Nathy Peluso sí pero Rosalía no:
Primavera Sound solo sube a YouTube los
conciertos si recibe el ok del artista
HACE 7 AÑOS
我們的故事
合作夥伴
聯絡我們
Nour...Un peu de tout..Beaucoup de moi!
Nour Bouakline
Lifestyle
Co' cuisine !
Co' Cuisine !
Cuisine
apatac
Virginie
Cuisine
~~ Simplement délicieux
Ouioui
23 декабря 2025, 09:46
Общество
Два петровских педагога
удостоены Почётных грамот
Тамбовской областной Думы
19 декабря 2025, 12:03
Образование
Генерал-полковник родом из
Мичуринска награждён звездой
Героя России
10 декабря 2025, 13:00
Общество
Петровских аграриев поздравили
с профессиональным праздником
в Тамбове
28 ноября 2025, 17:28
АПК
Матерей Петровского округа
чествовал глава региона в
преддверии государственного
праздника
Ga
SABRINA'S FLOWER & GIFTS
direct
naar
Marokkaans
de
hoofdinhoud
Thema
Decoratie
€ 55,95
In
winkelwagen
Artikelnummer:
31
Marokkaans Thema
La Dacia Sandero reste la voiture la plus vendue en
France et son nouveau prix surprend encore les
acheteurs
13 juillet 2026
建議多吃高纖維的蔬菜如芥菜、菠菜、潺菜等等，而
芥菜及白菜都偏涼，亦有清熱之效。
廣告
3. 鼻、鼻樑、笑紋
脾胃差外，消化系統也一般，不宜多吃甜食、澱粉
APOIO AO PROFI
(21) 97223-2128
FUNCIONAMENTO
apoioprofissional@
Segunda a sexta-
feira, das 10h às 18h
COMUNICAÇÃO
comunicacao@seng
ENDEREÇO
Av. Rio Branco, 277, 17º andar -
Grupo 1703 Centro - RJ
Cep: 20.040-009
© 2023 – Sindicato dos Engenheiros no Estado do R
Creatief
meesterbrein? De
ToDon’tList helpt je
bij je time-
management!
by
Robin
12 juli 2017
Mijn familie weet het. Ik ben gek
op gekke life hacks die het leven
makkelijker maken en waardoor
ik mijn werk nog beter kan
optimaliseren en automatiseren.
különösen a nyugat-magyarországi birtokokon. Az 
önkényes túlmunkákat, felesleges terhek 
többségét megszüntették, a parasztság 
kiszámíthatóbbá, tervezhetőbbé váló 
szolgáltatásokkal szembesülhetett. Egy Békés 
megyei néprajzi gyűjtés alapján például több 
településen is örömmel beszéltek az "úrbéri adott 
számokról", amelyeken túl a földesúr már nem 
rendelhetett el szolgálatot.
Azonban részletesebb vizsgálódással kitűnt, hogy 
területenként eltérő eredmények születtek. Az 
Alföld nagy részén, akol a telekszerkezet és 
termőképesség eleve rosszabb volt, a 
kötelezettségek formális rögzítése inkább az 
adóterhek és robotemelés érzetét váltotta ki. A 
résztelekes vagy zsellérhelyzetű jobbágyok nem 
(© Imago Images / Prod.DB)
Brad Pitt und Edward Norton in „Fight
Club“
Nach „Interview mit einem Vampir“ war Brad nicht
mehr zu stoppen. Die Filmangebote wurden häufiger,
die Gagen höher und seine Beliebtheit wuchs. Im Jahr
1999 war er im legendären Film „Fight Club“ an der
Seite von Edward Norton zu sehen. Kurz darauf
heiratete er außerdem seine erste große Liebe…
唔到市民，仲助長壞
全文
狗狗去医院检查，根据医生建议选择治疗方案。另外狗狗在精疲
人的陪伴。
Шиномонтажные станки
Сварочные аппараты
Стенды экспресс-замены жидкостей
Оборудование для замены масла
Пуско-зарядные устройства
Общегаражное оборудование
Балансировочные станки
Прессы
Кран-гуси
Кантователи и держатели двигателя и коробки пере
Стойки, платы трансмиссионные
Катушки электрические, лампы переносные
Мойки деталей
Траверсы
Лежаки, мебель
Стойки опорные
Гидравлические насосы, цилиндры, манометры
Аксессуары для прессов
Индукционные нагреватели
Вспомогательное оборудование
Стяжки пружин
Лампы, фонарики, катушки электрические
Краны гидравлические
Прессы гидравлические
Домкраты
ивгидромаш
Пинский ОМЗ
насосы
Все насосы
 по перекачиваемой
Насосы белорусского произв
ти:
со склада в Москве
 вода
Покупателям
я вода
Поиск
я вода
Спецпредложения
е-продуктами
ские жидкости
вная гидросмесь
_ _ _ _ _ _ _
| What is being asked |
Quote the entries word for word, starting at their very first line and stopping after the line that contains "kiszámíthatóbbá, tervezhetőbbé váló". Include both of those lines.

| Solution below |
Nathy Peluso sí pero Rosalía no:
Primavera Sound solo sube a YouTube los
conciertos si recibe el ok del artista
HACE 7 AÑOS
我們的故事
合作夥伴
聯絡我們
Nour...Un peu de tout..Beaucoup de moi!
Nour Bouakline
Lifestyle
Co' cuisine !
Co' Cuisine !
Cuisine
apatac
Virginie
Cuisine
~~ Simplement délicieux
Ouioui
23 декабря 2025, 09:46
Общество
Два петровских педагога
удостоены Почётных грамот
Тамбовской областной Думы
19 декабря 2025, 12:03
Образование
Генерал-полковник родом из
Мичуринска награждён звездой
Героя России
10 декабря 2025, 13:00
Общество
Петровских аграриев поздравили
с профессиональным праздником
в Тамбове
28 ноября 2025, 17:28
АПК
Матерей Петровского округа
чествовал глава региона в
преддверии государственного
праздника
Ga
SABRINA'S FLOWER & GIFTS
direct
naar
Marokkaans
de
hoofdinhoud
Thema
Decoratie
€ 55,95
In
winkelwagen
Artikelnummer:
31
Marokkaans Thema
La Dacia Sandero reste la voiture la plus vendue en
France et son nouveau prix surprend encore les
acheteurs
13 juillet 2026
建議多吃高纖維的蔬菜如芥菜、菠菜、潺菜等等，而
芥菜及白菜都偏涼，亦有清熱之效。
廣告
3. 鼻、鼻樑、笑紋
脾胃差外，消化系統也一般，不宜多吃甜食、澱粉
APOIO AO PROFI
(21) 97223-2128
FUNCIONAMENTO
apoioprofissional@
Segunda a sexta-
feira, das 10h às 18h
COMUNICAÇÃO
comunicacao@seng
ENDEREÇO
Av. Rio Branco, 277, 17º andar -
Grupo 1703 Centro - RJ
Cep: 20.040-009
© 2023 – Sindicato dos Engenheiros no Estado do R
Creatief
meesterbrein? De
ToDon’tList helpt je
bij je time-
management!
by
Robin
12 juli 2017
Mijn familie weet het. Ik ben gek
op gekke life hacks die het leven
makkelijker maken en waardoor
ik mijn werk nog beter kan
optimaliseren en automatiseren.
különösen a nyugat-magyarországi birtokokon. Az 
önkényes túlmunkákat, felesleges terhek 
többségét megszüntették, a parasztság 
kiszámíthatóbbá, tervezhetőbbé váló 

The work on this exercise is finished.